The following Cypher query retrieves information for a single node in the graph:

neo4j-sh (?)$ MATCH (kenau:Person {name:"Keanu Reeves"})
>             RETURN kenau;
+----------------------------------------+
| kenau                                  |
+----------------------------------------+
| Node[1]{name:"Keanu Reeves",born:1964} |
+----------------------------------------+

The MATCH clause is roughly equivalent to the WHERE clause in SQL and the RETURN clause to a SELECT list.

MATCH supports a syntax for traversing relationships in the graph. For instance, the following query finds all the actors who have ever acted in the same movie as Keanu Reeves:

neo4j-sh (?)$ MATCH (kenau:Person {name:"Keanu Reeves"})
                 -[:ACTED_IN]->(movie)<-[:ACTED_IN]-(coStar)
              RETURN coStar.name;
+----------------------+
| coStar.name          |
+----------------------+
| "Jack Nicholson"     |
| "Diane Keaton"       |
| "Dina Meyer"         |
| "Ice-T"              |
| "Takeshi Kitano"     |

In the above example, we specified the relationship type (ACTED_IN) and the node type (movie). We can also specify a wildcard to match all relationship or node types and can specify the depth of the traversal, as in the following query which matches all nodes within two traversals from “Keanu Reeves.” This list will include all movies that he has starred in, together with all co-stars and directors.

neo4j-sh (?)$ MATCH (kenau:Person {name:"Keanu Reeves"})
               -[*1..2]-(related) RETURN distinct related;
+------------------------------------------------------------------------
| related
+------------------------------------------------------------------------
| Node[0]{title:"The Matrix",released:1999,
          tagline:"Welcome to the Real World"}
| Node[7]{name:"Joel Silver",born:1952}
| Node[5]{name:"Andy Wachowski",born:1967}
| Node[6]{name:"Lana Wachowski",born:1965}

Just as SQL queries generate result sets that are structured as tables, Cypher returns results that can themselves be graphs. For instance, in Figure 5-5, we generate a graph showing all nodes related to “Keanu Reeves” out to two levels.
▬▬▬
> [APPLY WHAT YOU READ]
a) According to the Cypher excerpt, which SQL clause is the MATCH clause roughly equivalent to?
b) Write the next part of the Cypher excerpt, starting right after its final sentence.
The records play no part in this work.

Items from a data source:
▬▬▬
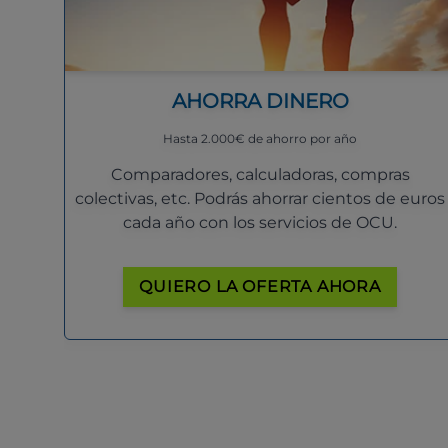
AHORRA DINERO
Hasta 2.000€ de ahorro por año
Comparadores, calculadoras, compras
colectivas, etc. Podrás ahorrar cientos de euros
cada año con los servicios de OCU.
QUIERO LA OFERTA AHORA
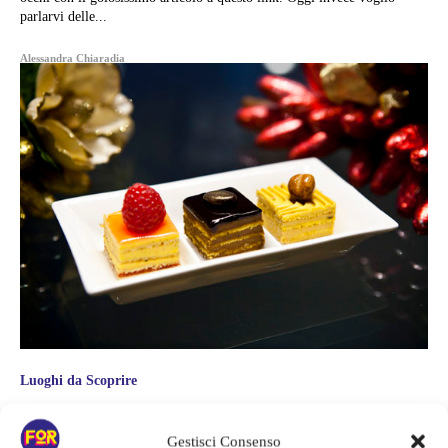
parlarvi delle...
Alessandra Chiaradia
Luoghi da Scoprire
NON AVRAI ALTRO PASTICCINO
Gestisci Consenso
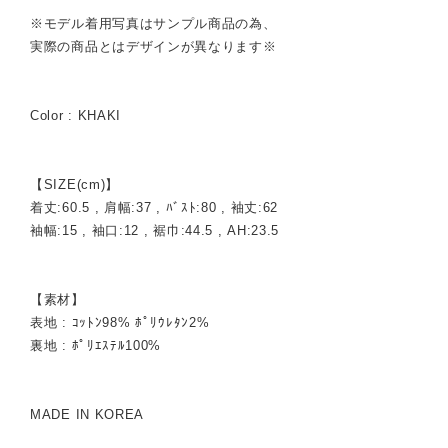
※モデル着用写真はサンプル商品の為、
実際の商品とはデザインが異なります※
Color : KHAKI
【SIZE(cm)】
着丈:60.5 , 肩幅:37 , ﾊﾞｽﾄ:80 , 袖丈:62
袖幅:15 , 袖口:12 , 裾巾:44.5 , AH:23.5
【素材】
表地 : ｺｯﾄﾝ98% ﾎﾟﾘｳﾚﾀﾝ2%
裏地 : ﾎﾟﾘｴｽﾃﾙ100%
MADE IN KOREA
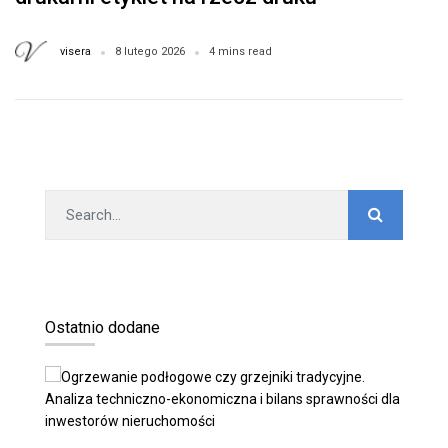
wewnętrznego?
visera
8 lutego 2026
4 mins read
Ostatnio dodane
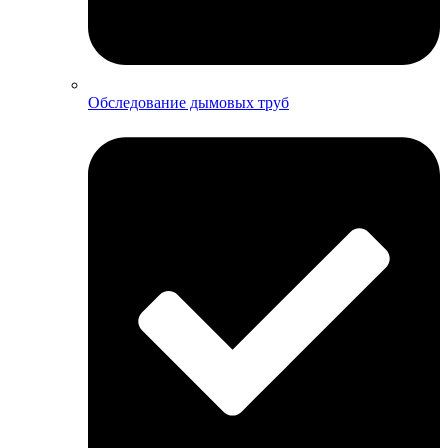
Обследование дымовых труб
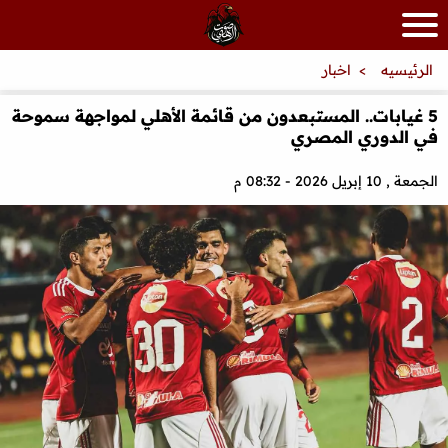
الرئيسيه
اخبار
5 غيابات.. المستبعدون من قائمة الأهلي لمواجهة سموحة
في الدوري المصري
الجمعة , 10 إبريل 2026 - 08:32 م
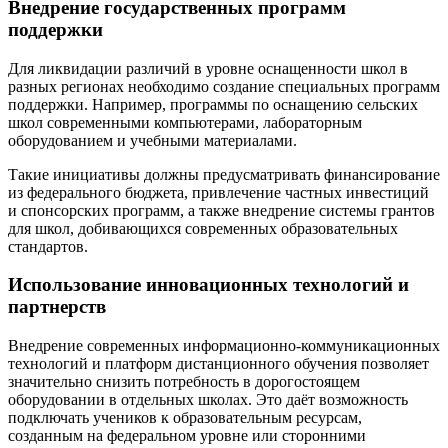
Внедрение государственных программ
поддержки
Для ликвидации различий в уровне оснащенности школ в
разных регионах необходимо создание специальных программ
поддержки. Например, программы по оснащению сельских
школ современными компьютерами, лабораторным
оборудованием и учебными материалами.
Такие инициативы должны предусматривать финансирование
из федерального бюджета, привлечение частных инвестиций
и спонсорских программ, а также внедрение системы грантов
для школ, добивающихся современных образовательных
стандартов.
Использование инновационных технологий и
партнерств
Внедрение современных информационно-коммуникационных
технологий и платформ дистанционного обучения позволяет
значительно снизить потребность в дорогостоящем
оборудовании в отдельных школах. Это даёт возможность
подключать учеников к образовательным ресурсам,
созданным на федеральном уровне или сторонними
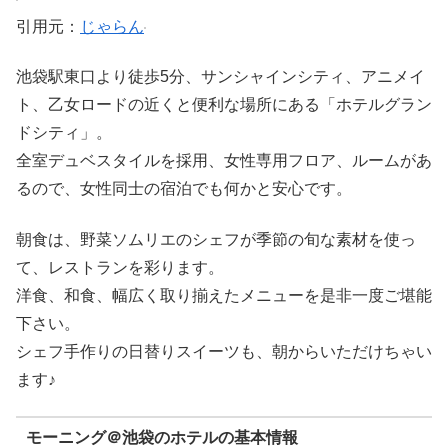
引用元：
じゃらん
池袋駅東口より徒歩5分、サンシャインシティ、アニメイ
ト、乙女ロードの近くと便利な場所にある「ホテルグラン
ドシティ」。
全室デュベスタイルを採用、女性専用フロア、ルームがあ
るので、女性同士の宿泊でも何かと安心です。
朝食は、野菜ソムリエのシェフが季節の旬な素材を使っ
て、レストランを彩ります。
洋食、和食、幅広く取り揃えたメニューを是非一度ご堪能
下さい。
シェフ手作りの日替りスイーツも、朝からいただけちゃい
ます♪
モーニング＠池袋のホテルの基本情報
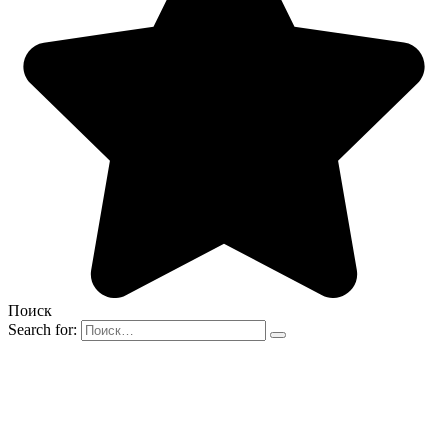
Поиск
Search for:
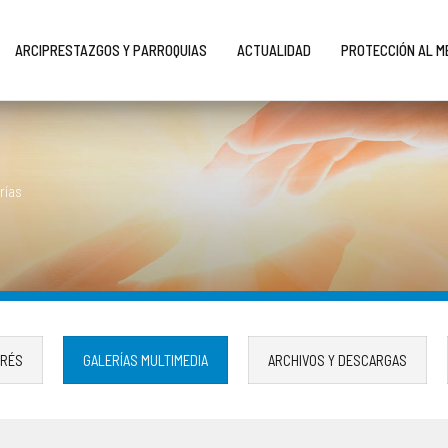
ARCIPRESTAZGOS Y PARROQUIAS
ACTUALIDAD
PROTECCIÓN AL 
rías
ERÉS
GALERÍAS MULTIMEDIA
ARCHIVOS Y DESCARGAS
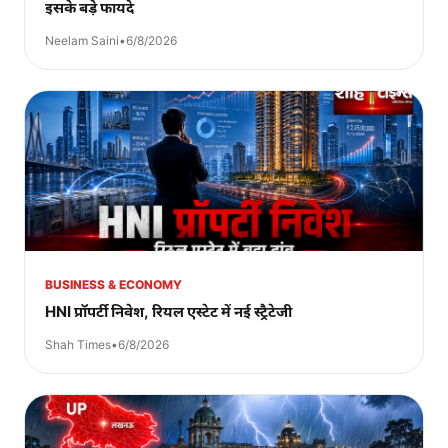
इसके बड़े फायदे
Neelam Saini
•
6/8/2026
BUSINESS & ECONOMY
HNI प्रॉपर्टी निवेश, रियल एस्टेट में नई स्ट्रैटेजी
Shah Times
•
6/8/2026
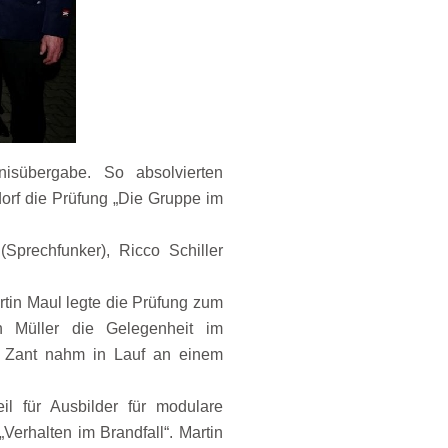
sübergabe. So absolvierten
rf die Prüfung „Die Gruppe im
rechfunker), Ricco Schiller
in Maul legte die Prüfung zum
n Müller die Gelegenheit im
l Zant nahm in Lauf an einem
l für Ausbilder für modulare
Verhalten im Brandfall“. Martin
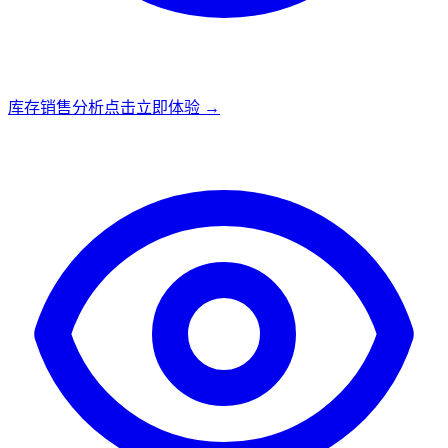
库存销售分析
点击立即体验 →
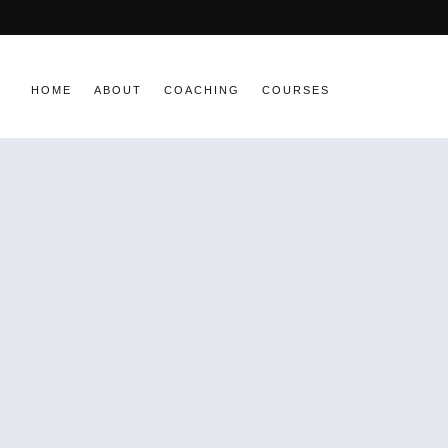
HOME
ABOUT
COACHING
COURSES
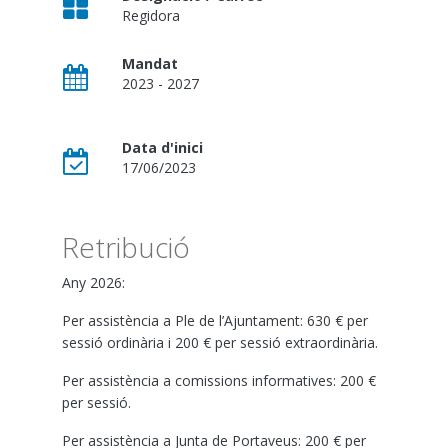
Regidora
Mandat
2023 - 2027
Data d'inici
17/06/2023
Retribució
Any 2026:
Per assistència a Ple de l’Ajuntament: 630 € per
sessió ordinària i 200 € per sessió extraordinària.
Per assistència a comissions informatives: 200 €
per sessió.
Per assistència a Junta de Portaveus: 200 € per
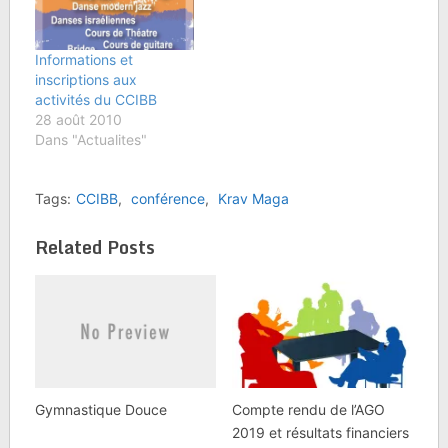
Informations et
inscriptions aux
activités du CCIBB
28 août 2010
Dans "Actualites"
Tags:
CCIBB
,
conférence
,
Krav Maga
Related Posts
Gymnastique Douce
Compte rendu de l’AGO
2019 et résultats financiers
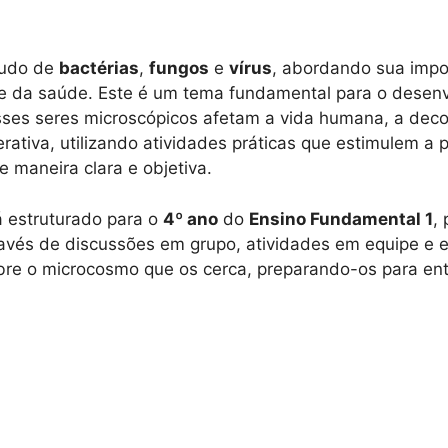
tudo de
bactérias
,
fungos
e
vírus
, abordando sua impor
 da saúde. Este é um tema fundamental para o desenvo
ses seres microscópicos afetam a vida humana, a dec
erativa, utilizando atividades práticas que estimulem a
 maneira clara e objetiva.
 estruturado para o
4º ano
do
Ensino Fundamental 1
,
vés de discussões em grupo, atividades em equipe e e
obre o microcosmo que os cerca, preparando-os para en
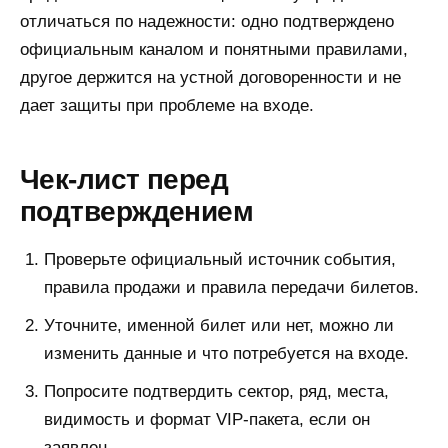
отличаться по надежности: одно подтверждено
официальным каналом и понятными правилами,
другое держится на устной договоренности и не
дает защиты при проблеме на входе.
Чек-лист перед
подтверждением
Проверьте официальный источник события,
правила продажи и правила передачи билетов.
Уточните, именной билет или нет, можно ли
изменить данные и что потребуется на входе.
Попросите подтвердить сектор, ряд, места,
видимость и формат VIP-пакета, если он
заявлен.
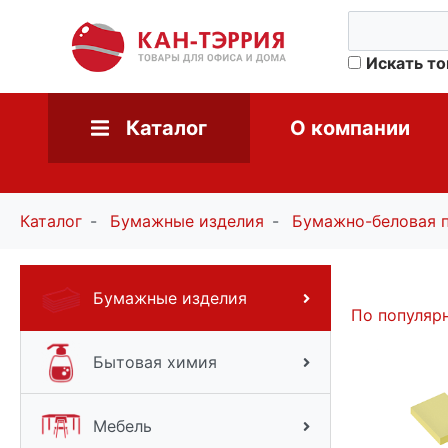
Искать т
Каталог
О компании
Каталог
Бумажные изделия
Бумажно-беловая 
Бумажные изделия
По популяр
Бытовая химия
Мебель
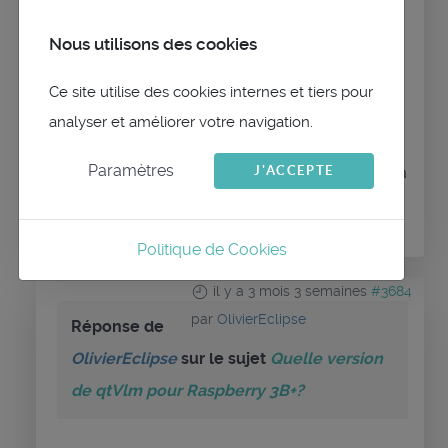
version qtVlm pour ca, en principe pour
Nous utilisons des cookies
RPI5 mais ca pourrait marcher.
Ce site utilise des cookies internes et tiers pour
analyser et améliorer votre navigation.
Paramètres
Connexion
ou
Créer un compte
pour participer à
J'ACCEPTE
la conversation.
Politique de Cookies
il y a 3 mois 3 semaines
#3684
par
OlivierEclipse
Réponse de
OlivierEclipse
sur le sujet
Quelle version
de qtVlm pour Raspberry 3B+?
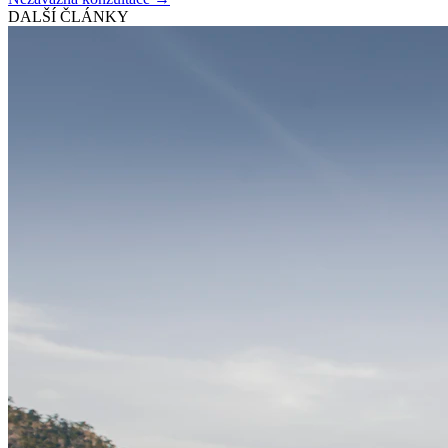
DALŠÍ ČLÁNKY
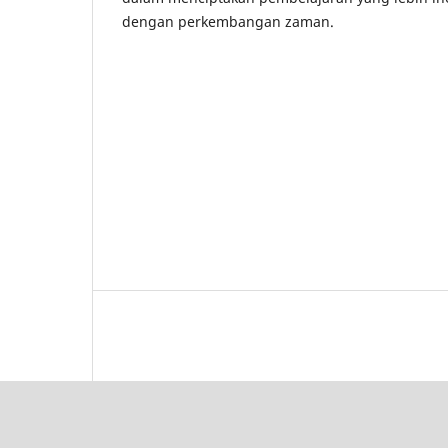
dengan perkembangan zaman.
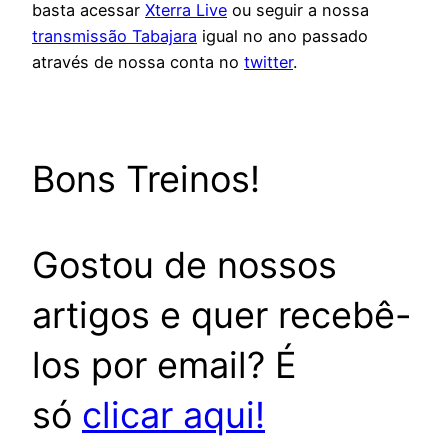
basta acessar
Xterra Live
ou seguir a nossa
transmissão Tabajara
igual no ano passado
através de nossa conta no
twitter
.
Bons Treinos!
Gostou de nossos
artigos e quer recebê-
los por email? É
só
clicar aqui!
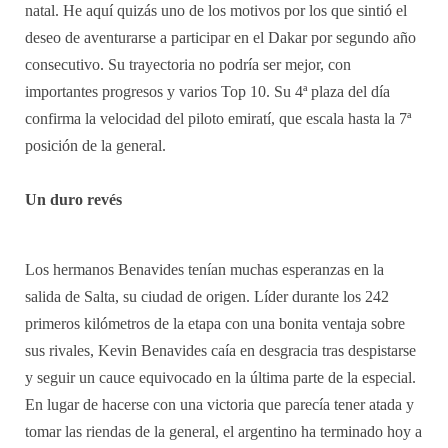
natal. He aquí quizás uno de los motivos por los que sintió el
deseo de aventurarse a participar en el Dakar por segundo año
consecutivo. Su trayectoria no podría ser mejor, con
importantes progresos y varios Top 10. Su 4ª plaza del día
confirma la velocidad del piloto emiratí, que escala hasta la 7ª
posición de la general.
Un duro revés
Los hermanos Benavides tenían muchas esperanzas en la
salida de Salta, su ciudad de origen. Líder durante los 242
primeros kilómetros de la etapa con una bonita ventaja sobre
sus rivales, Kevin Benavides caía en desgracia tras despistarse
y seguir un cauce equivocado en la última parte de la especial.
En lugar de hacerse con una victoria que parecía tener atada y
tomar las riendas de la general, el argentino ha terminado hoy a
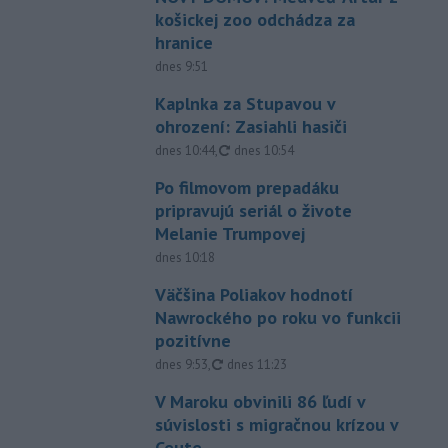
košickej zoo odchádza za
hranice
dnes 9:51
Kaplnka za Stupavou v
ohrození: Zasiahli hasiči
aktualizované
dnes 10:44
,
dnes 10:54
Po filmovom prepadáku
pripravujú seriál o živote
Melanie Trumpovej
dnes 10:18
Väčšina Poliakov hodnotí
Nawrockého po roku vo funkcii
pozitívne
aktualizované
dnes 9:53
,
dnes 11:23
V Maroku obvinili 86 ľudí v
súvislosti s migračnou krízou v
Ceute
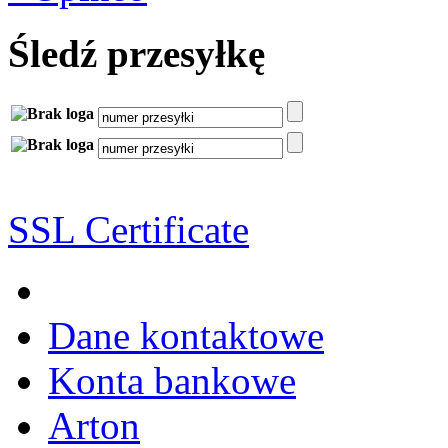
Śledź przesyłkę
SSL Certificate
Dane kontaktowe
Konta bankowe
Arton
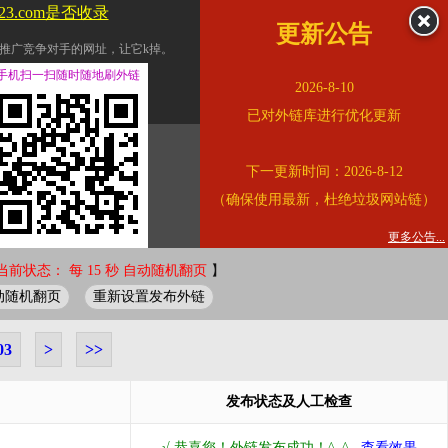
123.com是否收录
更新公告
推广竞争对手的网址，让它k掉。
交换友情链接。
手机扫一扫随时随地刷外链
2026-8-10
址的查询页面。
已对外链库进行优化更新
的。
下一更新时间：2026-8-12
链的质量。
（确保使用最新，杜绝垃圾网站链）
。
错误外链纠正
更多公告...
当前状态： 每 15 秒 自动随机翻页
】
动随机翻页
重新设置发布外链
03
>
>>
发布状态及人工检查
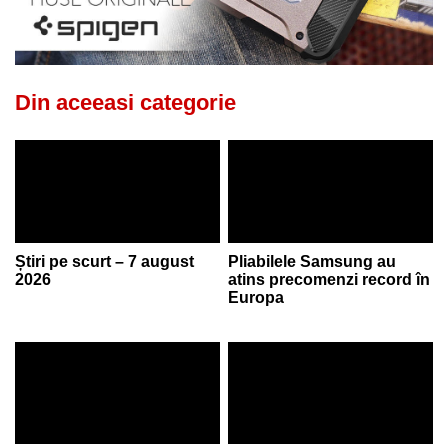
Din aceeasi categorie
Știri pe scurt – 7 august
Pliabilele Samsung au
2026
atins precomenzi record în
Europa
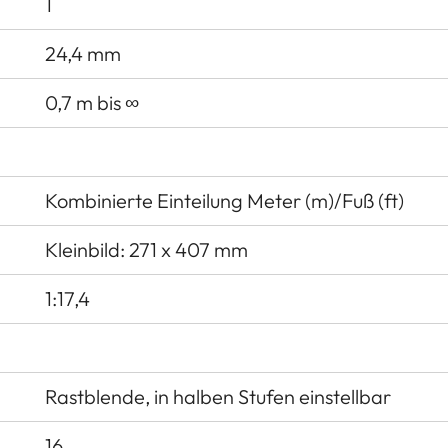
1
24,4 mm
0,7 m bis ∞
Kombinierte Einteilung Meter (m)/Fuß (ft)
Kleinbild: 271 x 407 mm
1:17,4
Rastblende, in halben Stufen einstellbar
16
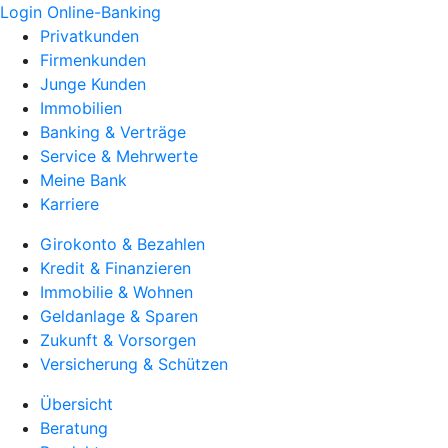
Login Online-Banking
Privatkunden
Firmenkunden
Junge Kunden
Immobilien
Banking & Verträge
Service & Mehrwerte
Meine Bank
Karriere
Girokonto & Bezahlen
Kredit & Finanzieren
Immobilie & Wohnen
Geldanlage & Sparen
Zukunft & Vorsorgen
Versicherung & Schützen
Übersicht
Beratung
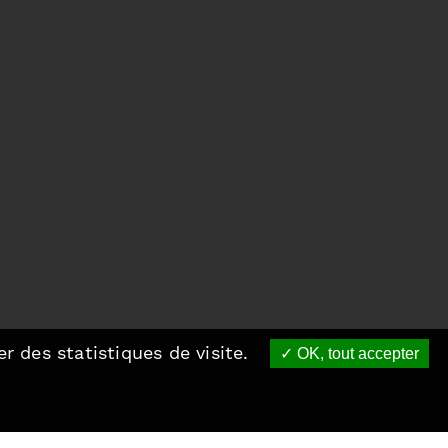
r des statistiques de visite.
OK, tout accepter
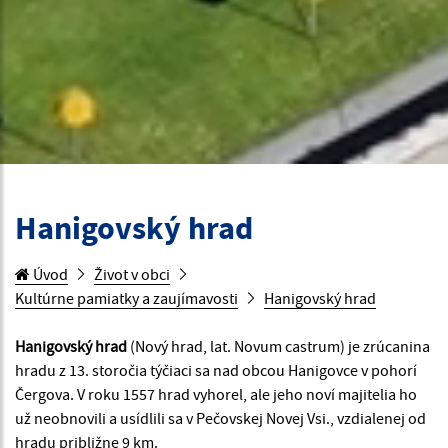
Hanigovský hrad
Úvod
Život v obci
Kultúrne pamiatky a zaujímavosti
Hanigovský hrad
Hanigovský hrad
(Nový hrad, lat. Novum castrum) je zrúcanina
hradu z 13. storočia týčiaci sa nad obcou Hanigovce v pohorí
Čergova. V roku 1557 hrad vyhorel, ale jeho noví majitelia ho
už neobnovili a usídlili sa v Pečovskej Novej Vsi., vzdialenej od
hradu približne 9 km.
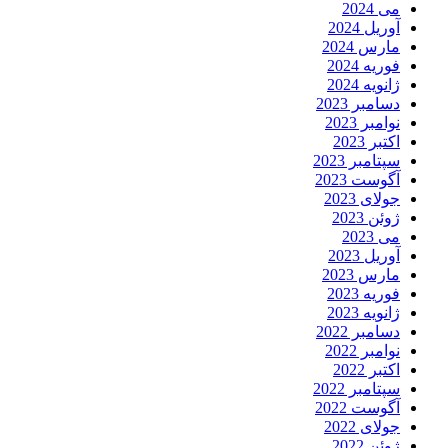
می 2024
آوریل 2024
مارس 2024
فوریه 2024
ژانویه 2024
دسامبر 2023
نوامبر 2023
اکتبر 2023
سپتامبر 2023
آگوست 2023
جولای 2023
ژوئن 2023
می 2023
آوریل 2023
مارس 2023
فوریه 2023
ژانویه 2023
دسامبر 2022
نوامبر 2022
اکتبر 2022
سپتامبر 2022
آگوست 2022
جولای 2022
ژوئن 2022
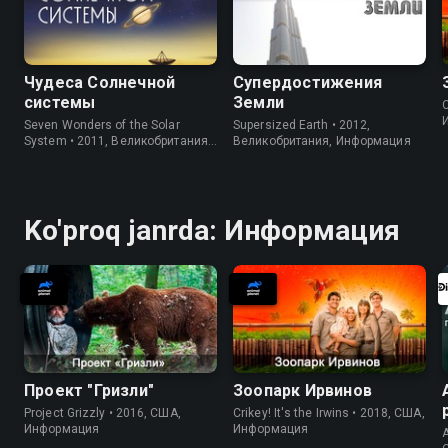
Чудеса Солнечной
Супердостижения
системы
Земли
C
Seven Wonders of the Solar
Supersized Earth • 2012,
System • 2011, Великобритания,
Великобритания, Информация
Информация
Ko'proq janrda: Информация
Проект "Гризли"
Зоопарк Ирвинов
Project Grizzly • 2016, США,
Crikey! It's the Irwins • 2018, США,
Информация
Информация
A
▬▬▬
> [PER-TASK ANSWERS]
a) The WHERE clause.

b)
9781484213308_Fig05-05.jpg

Figure 5-5. Graph output from cypher query

Gremlin

Although easy to use, Cypher was until recently specific to Neo4J. Gremlin is an alternative graph database query language that can be used with Neo4J and a variety of other graph engines, including Titan (now part of the Datastax Cassandra distribution) and OrientDB.

Compared to Cypher’s nonprocedural SQL-like style, Gremlin is a more procedurally oriented language. Using Gremlin, the programmer declares the specific traversal operations to be performed—possibly in multiple statements.

Figure 5-6 illustrates the Gremlin “toy” sample database. The database contains six vertices (nodes) which define four people and two projects. Some people have created projects, and some people know other people.

9781484213308_Fig05-06.jpg

Figure 5-6. Gremlin sample graph database

In Gremlin notation, V represents the vertices/nodes while E represents edges/relationships:

gremlin> myGraph.V.map
==>{name=marko, age=29}
==>{name=vadas, age=27}
==>{name=lop, lang=java}
==>{name=josh, age=32}
==>{name=ripple, lang=java}
==>{name=peter, age=35}

gremlin> myGraph.E
==>e[11][4-created->3]
==>e[12][6-created->3]
==>e[7][1-knows->2]
==>e[8][1-knows->4]
==>e[9][1-created->3]
==>e[10][4-created->5]

This command displays the people “known” by Marko:

gremlin> marko=myGraph.v(1)
==>v[1]
gremlin> marko.out('knows').name
==>vadas
==>josh

This command walks the tree to find the projects created by people whom Marko knows:

gremlin> marko.out('knows').out('created').name
==>lop
==>ripple

In late 2015, Neo technology announced an open-source version of the Cypher language. Oracle and Databricks—the Spark company—and several other vendors have announced support for this openCypher language. Given the popularity of Neo4j and the arguably more accessible syntax offered by Cypher, it’s quite possible that the motivation for Gremlin as an alternative language will be diminished.

Graph Database Internals

Graph processing can be performed on databases irrespective of their internal storage format.  The logical model of a graph database outlined at the beginning of the chapter can be implemented on almost any database system; indeed, relational systems can implement the logical relationships within a graph without compromise. However, as we discussed earlier, performance on relational systems—even with optimal indexing—degrades as the depth of the graph traversal increases. Enabling efficient real-time graph processing in practice requires a way to move through the graph structure without index lookups. This index-free navigation is referred to as index-free adjacency.

For example, to implement a graph in a relational model such as we saw in Figure 5-2, a join table is used to navigate between two rows—possibly in the same table—that represent adjacent nodes. Indexes allow the logical key value of the adjacent row to be translated to a physical address within the database. This physical address can then be quickly accessed. In a typical implementation, three or four logical IO operations are required to traverse the B-Tree index, and a further lookup to retrieve the value. These IO operations may be satisfied in cache memory, but usually some physical IO is required.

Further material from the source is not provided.